3.2. Remedial steps taken by MCI
- **3.2.1** MCI has since risk-rated 32 of the 38 clients as mentioned above.
- **3.2.2** MCI has since frozen 6 of the 38 clients as a mitigating measure while it embarks on a process to obtain CDD information.
- **3.2.3** MCI conducted a detailed audit on their cash threshold reporting system.
- **3.2.4** Subsequent to the inspection, MCI submitted reports to the Centre and FSCA regarding the reporting failure.
- **3.2.5** MCI indicates that they have implemented measures to prevent a reoccurrence of the failure to report cash threshold transactions.
3.3. Other factors
- **3.3.1** FSCA has no record of a previous non-compliance with any law by MCI.
- **3.3.2** During the inspection, MCI was transparent and forthcoming about the historic inadequacies of its CTR difficulties.
4. Particulars of the administrative sanctions:
4.1. In terms of section 45C(1) read with section 45C(3)(e) of the FIC Act, the FSCA imposes the following financial penalties on MCI:
- **4.1.1** A financial penalty of R1 900 000 for non-compliance with section 21 of the FIC Act read with Part II of the Guidance Note 7.
- **4.1.2** A financial penalty of R4 400 000 for non-compliance with section 28 of the FIC Act read with regulations 22B, 22C and 24(4) of the Regulations.
4.2. MCI is directed to pay the financial penalty of R6 300 000 on or before 06 July 2021.
4.3. The financial penalty is payable via electronic fund transfer to:
| Field | Value |
|-----------------|--------------------------------|
| Account Name | NRF – FIC Act Sanctions |
| Account Holder | National Treasury |
| Account Number | 80552749 |
| Bank | South African Reserve Bank |
| Code | 910145 |
| Reference | FIC Sanction – Momentum Collective Inv/2020 |
4.4. Proof of payment must be submitted to the FSCA at mashuwa.mandavha@fsca.co.za and copy charl.geel@fsca.co.za.
5. Right of appeal:
5.1. In terms of section 45D of the FIC Act, read with Regulation 27C of the Regulations promulgated in terms of GN R1595 in GG 24176 of 20 December 2002 as amended, MCI may lodge an appeal within 30 days, from the date of receipt of the Notice.
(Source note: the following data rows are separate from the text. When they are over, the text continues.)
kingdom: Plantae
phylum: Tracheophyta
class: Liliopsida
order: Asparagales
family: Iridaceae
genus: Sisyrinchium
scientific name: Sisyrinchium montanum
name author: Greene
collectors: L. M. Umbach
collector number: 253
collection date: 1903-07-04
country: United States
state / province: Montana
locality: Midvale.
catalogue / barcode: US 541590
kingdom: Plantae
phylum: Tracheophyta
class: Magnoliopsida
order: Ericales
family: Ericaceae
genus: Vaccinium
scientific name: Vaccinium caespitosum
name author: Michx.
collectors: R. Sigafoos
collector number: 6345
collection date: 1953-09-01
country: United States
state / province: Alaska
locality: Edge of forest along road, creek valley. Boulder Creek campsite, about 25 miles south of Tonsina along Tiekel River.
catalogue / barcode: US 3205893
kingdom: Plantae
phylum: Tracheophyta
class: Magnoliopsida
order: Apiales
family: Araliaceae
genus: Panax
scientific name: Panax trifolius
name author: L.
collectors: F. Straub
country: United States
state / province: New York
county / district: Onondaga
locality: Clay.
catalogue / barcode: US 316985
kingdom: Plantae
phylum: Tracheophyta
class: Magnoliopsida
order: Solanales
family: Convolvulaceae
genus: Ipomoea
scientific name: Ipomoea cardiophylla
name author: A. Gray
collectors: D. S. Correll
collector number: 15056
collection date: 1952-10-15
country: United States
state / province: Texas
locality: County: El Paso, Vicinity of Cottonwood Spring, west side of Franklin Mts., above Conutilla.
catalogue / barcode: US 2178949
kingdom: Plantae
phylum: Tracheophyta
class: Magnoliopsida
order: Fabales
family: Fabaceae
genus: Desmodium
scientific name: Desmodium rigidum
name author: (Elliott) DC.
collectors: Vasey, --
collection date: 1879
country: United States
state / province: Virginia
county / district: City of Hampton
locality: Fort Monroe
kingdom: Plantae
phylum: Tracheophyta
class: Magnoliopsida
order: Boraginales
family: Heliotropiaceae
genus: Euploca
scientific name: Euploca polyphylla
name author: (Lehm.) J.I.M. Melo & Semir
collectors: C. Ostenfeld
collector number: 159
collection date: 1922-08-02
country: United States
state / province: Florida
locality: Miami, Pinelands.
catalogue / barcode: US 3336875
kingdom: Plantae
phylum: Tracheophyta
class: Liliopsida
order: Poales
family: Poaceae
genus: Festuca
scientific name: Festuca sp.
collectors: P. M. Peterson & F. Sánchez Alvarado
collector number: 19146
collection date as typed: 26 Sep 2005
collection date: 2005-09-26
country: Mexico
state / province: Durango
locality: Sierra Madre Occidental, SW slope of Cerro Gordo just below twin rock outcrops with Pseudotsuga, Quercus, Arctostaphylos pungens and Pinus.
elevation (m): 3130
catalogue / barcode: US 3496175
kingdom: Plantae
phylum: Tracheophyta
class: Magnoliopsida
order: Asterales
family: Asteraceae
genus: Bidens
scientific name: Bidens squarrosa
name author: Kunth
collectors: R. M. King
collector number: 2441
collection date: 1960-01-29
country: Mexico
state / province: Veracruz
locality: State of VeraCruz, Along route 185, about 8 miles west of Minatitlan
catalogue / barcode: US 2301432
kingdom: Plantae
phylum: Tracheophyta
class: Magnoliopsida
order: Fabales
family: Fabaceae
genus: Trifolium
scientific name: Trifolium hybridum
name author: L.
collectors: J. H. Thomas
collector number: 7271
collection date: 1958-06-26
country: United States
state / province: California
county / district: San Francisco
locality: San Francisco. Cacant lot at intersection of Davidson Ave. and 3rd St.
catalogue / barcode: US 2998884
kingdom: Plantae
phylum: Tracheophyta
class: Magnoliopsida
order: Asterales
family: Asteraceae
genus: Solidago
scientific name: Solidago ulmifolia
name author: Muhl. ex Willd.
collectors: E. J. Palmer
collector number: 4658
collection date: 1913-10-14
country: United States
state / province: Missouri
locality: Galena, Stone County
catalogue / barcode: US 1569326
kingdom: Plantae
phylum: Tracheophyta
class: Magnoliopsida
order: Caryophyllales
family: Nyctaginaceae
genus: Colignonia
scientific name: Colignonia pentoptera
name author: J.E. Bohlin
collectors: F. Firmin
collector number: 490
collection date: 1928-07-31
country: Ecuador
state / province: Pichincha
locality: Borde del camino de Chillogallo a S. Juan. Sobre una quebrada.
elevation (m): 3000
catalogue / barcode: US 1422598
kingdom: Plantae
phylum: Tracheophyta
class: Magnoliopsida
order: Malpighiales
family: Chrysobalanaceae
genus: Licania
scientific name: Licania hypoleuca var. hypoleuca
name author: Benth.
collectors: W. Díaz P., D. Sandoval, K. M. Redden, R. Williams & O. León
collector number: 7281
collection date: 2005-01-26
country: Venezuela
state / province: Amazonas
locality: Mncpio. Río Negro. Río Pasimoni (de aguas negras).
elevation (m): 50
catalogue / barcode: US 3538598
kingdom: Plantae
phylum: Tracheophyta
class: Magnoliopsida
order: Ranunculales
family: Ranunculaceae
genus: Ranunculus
The notice of appeal and proof of payment of the mandatory appeal fee must be:
- **5.1.1** hand delivered to:
The Secretary: The FIC Act Appeal Board
Byls Bridge Office Park, Building 11
13 Candela Street
Highveld Extension
Centurion
- **5.1.2** sent via electronic mail to:
The HOD: Office of General Counsel
FSCA
Attention: Stefanus Rossouw (Stefanus.Rossouw@fsca.co.za) or Charl Geel (Charl.geel@fsca.co.za)
5.2. Mr Gcinikhaya Dudeni, Secretary of the FIC Act Appeal Board, may be contacted at Gcinikhaya.dudeni@fic.gov.za and telephonically at (012) 641-6241 / 082 437 6371 should MCI require further information regarding the appeal process. Details of the appeal process can also be found on the FIC’s website at www.fic.gov.za.
6. Failure to comply with the administrative sanction
6.1. In terms of section 45(C)(7)(b) of the FIC Act, should MCI fail to pay the prescribed financial penalty in accordance with this notice and an appeal has not been lodged within the prescribed period, the FSCA may forthwith file with the clerk or registrar of a competent court a certified copy of this notice, which shall thereupon have the effect of a civil judgement lawfully given in that court in favour of the FSCA.
7. Publication of sanction:
7.1. The FSCA will make public the decision and the nature of the sanction imposed in terms of section 45C(11) of the FIC Act.